THE ANTHOLOGIST SINCE 1927
THE LITERARY AND FINE ARTS JOURNAL OF RUTGERS COLLEGE


R E V I E W
Manderley
By Rebecca Wolff
[2001]
University of Illinois Press
84 pp.
$12.95
Review by Erik Kennedy

Rebecca Wolff is a product of the Iowa Writers' Workshop, which ought to say about everything about her credentials. Also, she is the founder and editor of her own literary magazine, Fence. This is her first book, selected for the National Poetry Series by Robert Pinsky.

I try to think hard about a poet's first book, because, in all likelihood, the poet will continue in the same course until his books are as exciting and unpredictable as glaciers. Very, very few poets can transform themselves in mid-career. That said, I hope Wolff evolves; too much of Manderley is confused dream-stuff, like but unlike the confused, haunted manor house of Manderley in Daphne du Maurier's novel Rebecca. A number of the poems can only be explained as dreams or daydreams ("Chinatown, OH," "Flame On") and one poem, "I liked it so much," specifically cites "Freud's letters" (and presumably The Interpretation of Dreams) as the causus vivendi of the poem. I'm never sure what purpose the confusion is supposed to serve; one critic has written that the purpose is to "expose all feeling as rhetorical," but this is hardly convincing. It comes from the Any Nonsense Can Be Explained as a Dream school of poetry. We're fed the pointless poems of the trivial ("The Royal Begonia"), the poems of the scrambled but still recognizable ("Couched"), and the poems of the crabbed and perturbed ("Letters, Young and Old Poets"). A good deal of these are poems that are there, but barely there.

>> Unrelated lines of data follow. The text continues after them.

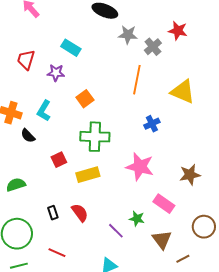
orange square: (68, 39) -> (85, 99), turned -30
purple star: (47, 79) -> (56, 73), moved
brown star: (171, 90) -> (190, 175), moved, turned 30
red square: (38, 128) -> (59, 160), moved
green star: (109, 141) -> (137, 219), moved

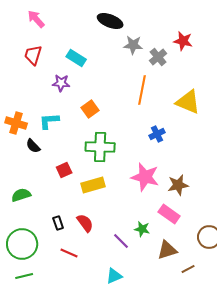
red trapezoid: (26, 60) -> (33, 55), moved
cyan L-shape: (44, 111) -> (49, 121), turned 55
brown star: (190, 175) -> (178, 185), moved
brown triangle: (162, 240) -> (167, 250), turned 50
red line: (57, 253) -> (69, 253), moved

Wolff writes best when she focuses her attention on a carefully defined subject and pokes around inside it, shining the (sometimes bright) lantern of her imagination into the dirty corners. The volume's best poems, such as "Broads Abroad: Elizabeth Bishop & Jane Bowles," "Out of Town," "Mom gets laid," and "Flame On," do this. "Broads Abroad" tells us convincingly of what it might be like to be an expatriate literary lesbian, to queer the ordinary person's expectations, and to escape seeing the "same faggots" always. "Out of Town" is probably best described as a homely variation on Stevens' poem "Metaphors of a Magnifico." In "Mom gets laid," Mom is very much like the twisted Barbie of Denise Duhamel's poems. She is, comically, anything and everything: smutty, kinky, fetishistic, deranged, etc. This mom might take a Hot Carl. These are poems that show why the little jar is better than the net: one catches only what one needs.

It's always unsettling when a poet very properly describes his own work, especially if the description is unflattering: Ms Wolff says of her Manderley, "We will find, if not a language, a series of stabs at it."